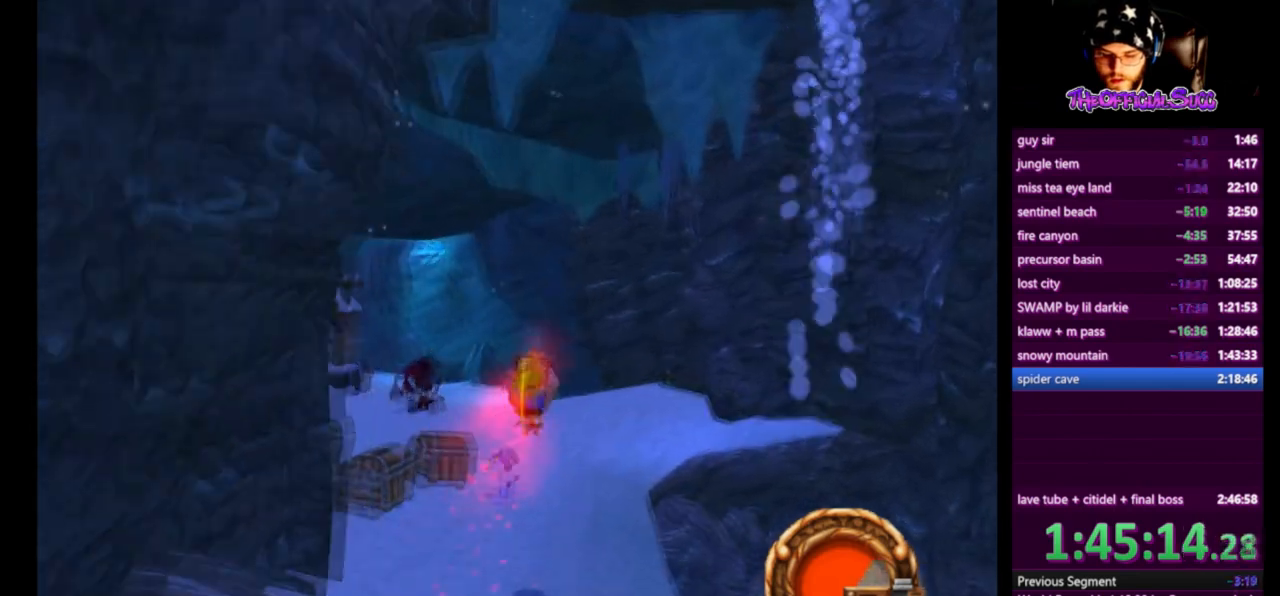
{"buttons": ["SQUARE"], "left_stick": "up-left", "right_stick": "center", "events": [[291, "left_stick", "up-left"], [458, "SQUARE", "down"]]}
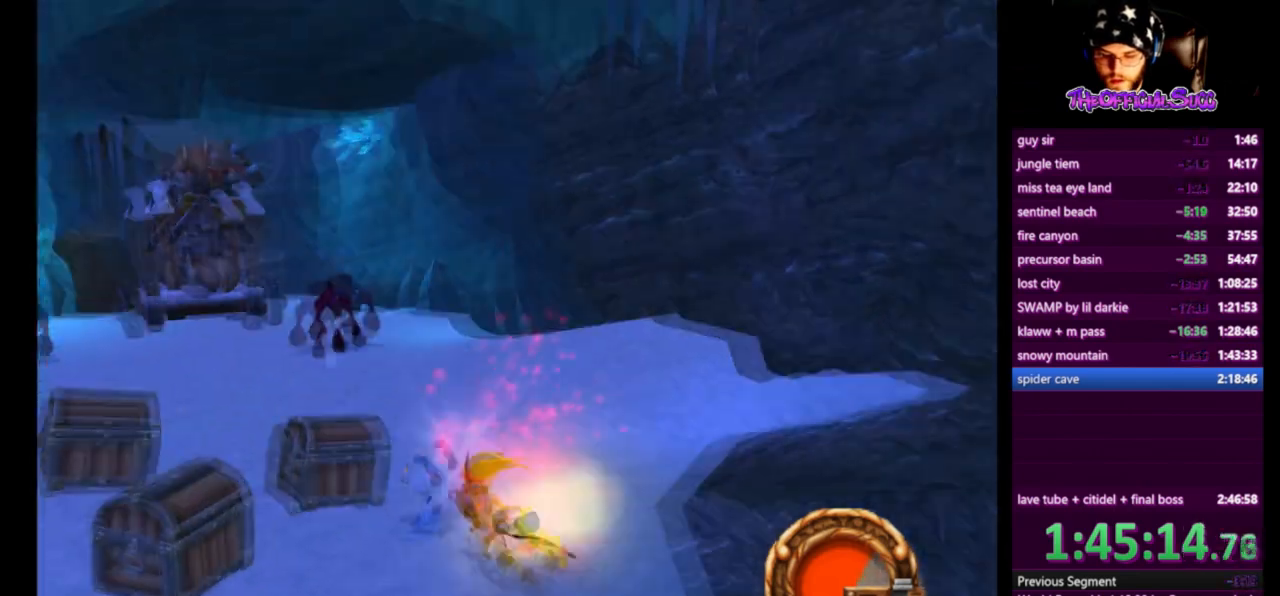
{"buttons": [], "left_stick": "up", "right_stick": "center", "events": [[83, "left_stick", "up"], [375, "SQUARE", "up"]]}
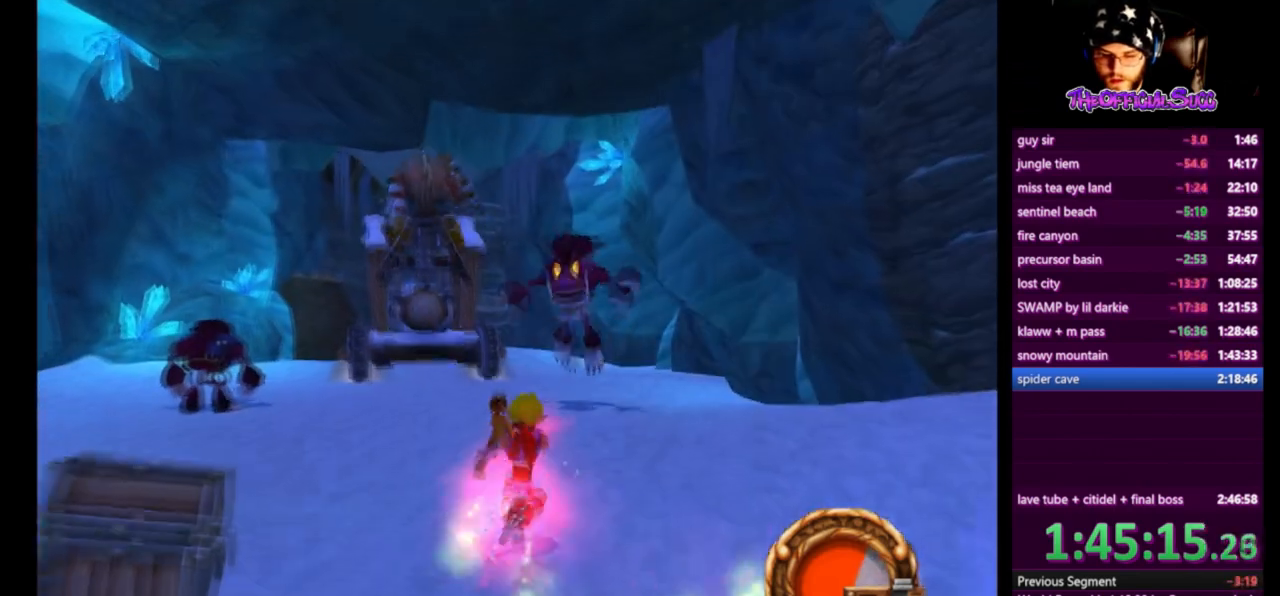
{"buttons": ["SQUARE"], "left_stick": "up", "right_stick": "center", "events": [[250, "SQUARE", "down"]]}
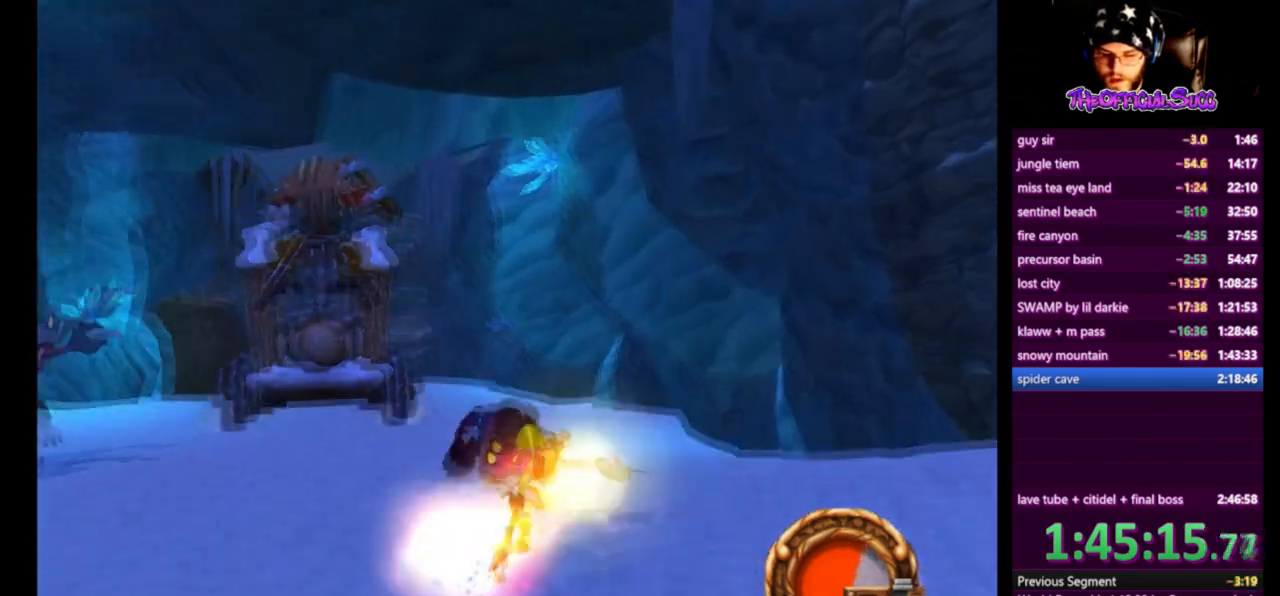
{"buttons": ["SQUARE"], "left_stick": "left", "right_stick": "center", "events": [[83, "left_stick", "up-left"], [250, "SQUARE", "up"], [250, "left_stick", "left"], [501, "SQUARE", "down"]]}
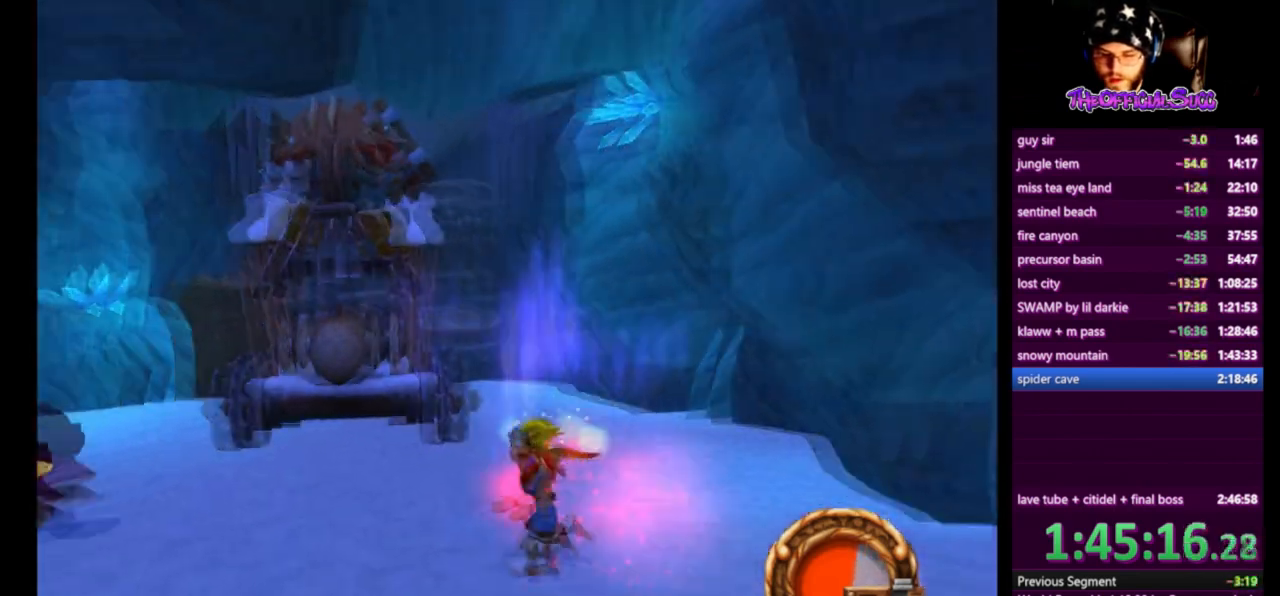
{"buttons": [], "left_stick": "right", "right_stick": "center", "events": [[333, "SQUARE", "up"], [375, "left_stick", "up-right"], [500, "left_stick", "right"]]}
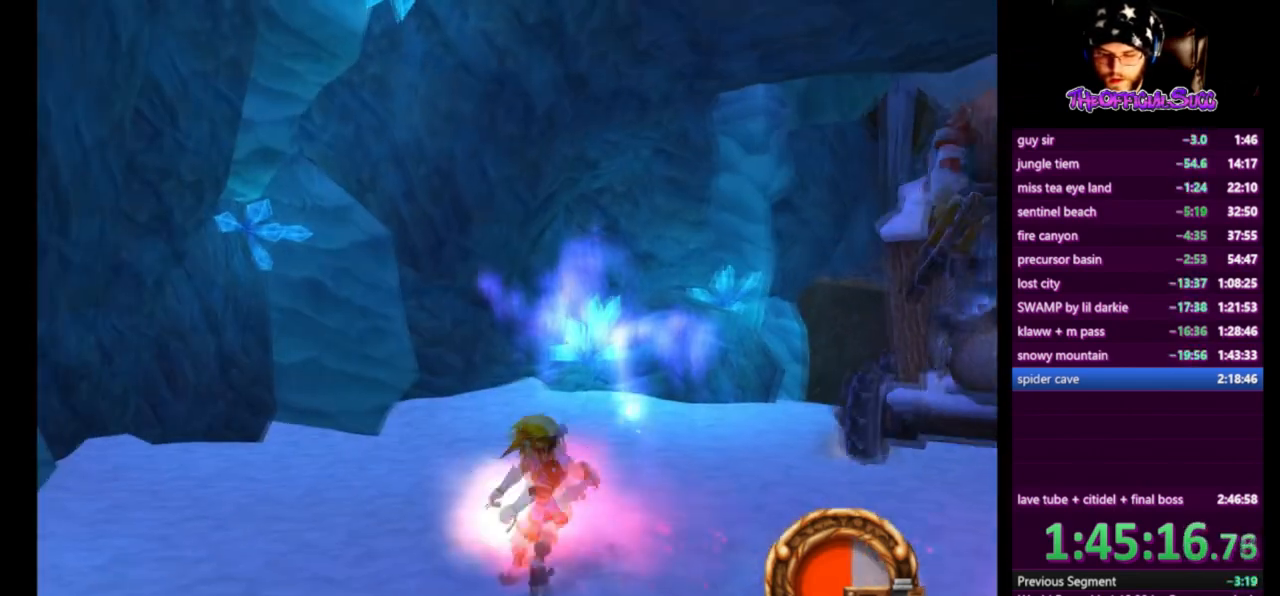
{"buttons": ["SQUARE"], "left_stick": "right", "right_stick": "center", "events": [[292, "SQUARE", "down"]]}
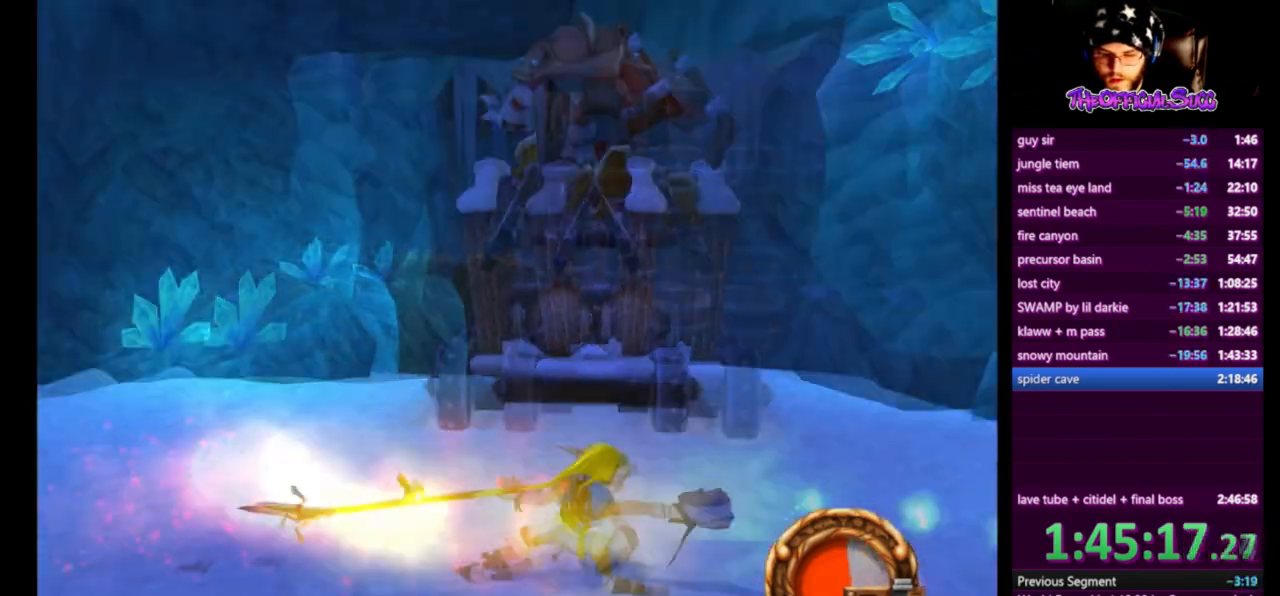
{"buttons": [], "left_stick": "left", "right_stick": "center", "events": [[125, "left_stick", "center"], [208, "SQUARE", "up"], [333, "left_stick", "left"]]}
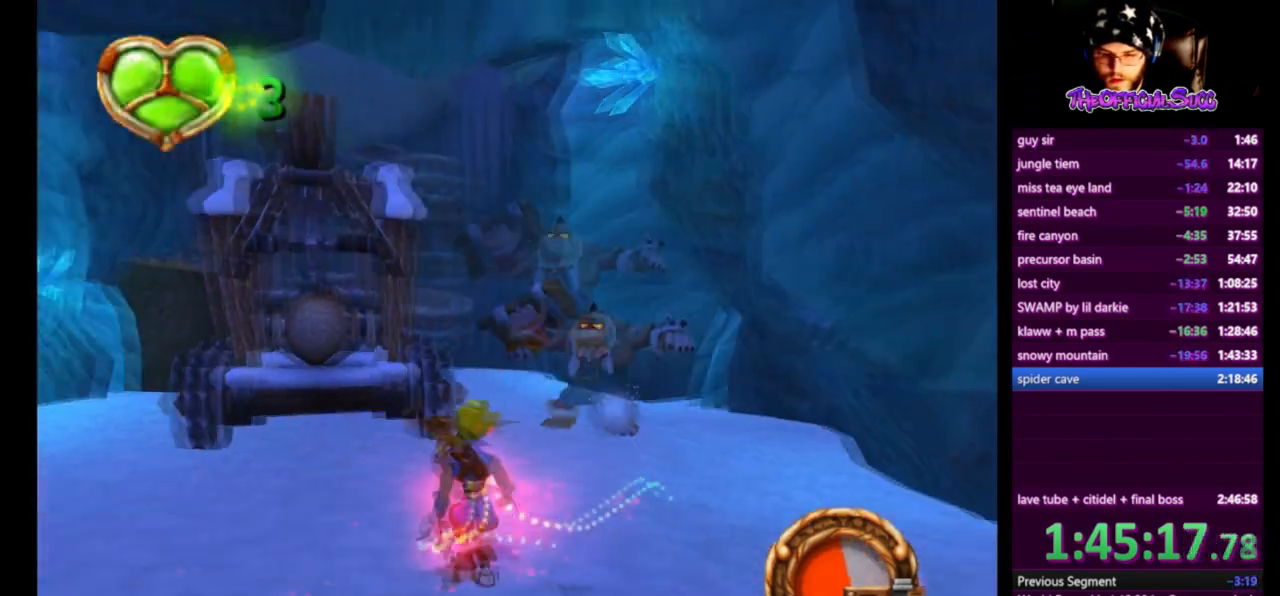
{"buttons": [], "left_stick": "up-right", "right_stick": "left", "events": [[83, "left_stick", "up-right"], [459, "right_stick", "left"]]}
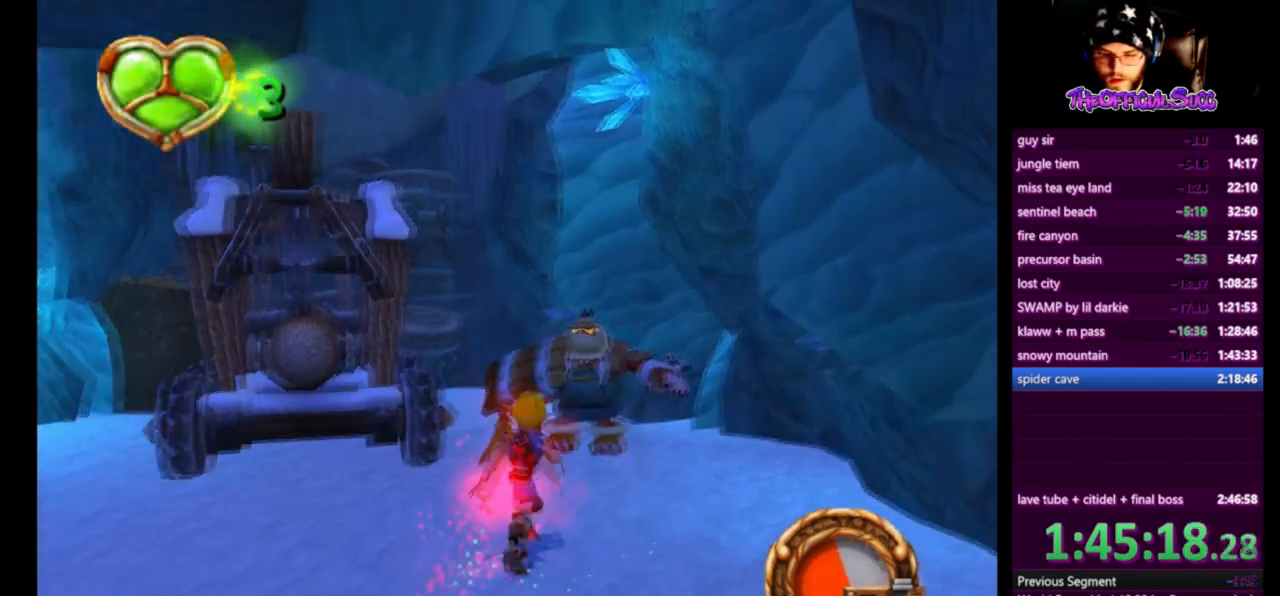
{"buttons": [], "left_stick": "up", "right_stick": "center", "events": [[83, "left_stick", "center"], [125, "right_stick", "center"], [208, "left_stick", "up"]]}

Task to complete:
Once the pictures are set aside, copy the remaining text of every entry exactly.

Reply:
{"buttons": ["SQUARE"], "left_stick": "up-left", "right_stick": "center", "events": [[291, "left_stick", "up-left"], [458, "SQUARE", "down"]]}
{"buttons": [], "left_stick": "up", "right_stick": "center", "events": [[83, "left_stick", "up"], [375, "SQUARE", "up"]]}
{"buttons": ["SQUARE"], "left_stick": "up", "right_stick": "center", "events": [[250, "SQUARE", "down"]]}
{"buttons": ["SQUARE"], "left_stick": "left", "right_stick": "center", "events": [[83, "left_stick", "up-left"], [250, "SQUARE", "up"], [250, "left_stick", "left"], [501, "SQUARE", "down"]]}
{"buttons": [], "left_stick": "right", "right_stick": "center", "events": [[333, "SQUARE", "up"], [375, "left_stick", "up-right"], [500, "left_stick", "right"]]}
{"buttons": ["SQUARE"], "left_stick": "right", "right_stick": "center", "events": [[292, "SQUARE", "down"]]}
{"buttons": [], "left_stick": "left", "right_stick": "center", "events": [[125, "left_stick", "center"], [208, "SQUARE", "up"], [333, "left_stick", "left"]]}
{"buttons": [], "left_stick": "up-right", "right_stick": "left", "events": [[83, "left_stick", "up-right"], [459, "right_stick", "left"]]}
{"buttons": [], "left_stick": "up", "right_stick": "center", "events": [[83, "left_stick", "center"], [125, "right_stick", "center"], [208, "left_stick", "up"]]}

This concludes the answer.